_DIRECTIONS FOR THIS TASK_
Across the entries below, tally every line that holds the string "Angkar" and reply with the number only.

_RECORDS TO PROCESS_
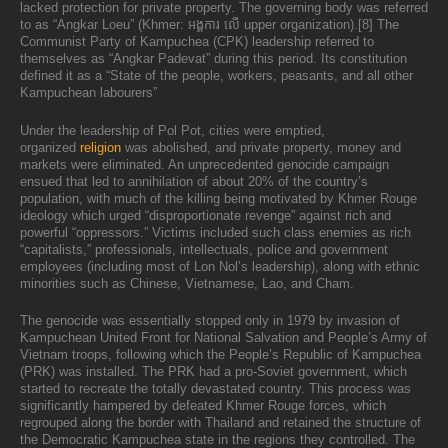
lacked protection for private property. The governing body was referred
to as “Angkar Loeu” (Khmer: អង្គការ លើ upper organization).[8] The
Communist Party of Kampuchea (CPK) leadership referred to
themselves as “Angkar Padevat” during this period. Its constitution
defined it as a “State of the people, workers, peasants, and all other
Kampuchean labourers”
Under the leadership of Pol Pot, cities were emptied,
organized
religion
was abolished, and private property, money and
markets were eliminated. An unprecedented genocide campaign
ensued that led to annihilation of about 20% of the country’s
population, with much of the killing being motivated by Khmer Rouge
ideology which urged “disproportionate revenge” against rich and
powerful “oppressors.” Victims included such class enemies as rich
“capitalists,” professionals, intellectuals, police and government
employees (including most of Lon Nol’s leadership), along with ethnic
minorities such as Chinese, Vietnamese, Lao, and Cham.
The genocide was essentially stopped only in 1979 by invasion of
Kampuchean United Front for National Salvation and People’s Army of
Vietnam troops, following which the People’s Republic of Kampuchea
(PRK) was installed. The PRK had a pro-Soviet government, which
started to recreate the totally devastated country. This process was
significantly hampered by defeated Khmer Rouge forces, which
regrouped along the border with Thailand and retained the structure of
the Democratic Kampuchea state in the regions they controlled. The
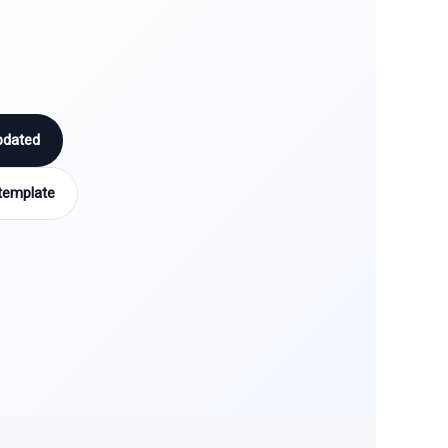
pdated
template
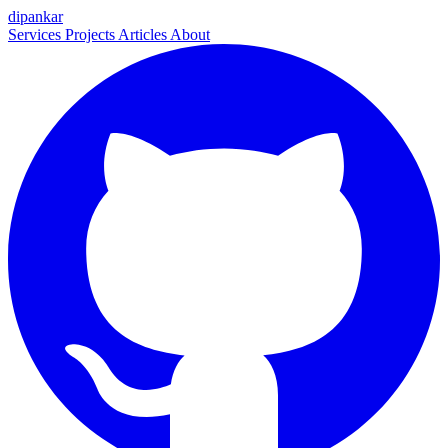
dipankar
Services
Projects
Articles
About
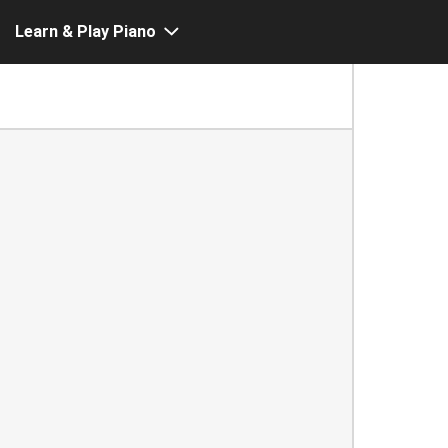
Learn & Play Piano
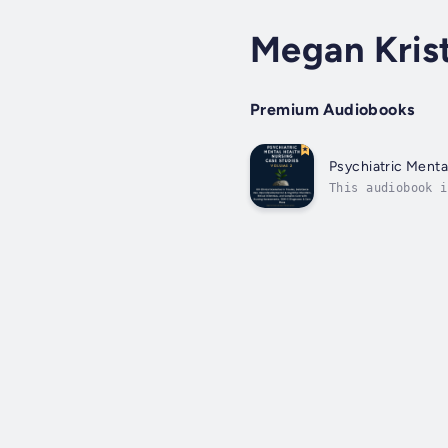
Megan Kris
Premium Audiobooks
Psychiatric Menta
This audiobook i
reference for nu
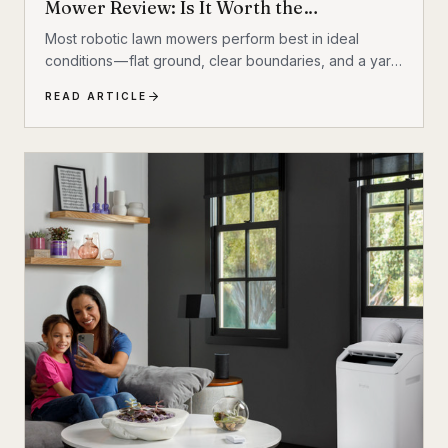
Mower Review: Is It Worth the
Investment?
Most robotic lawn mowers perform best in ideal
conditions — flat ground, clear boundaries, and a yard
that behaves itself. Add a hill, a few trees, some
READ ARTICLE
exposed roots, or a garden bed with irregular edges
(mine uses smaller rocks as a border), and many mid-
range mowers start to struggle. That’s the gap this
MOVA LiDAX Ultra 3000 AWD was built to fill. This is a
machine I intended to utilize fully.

_ANSWER TO THIS TASK_
2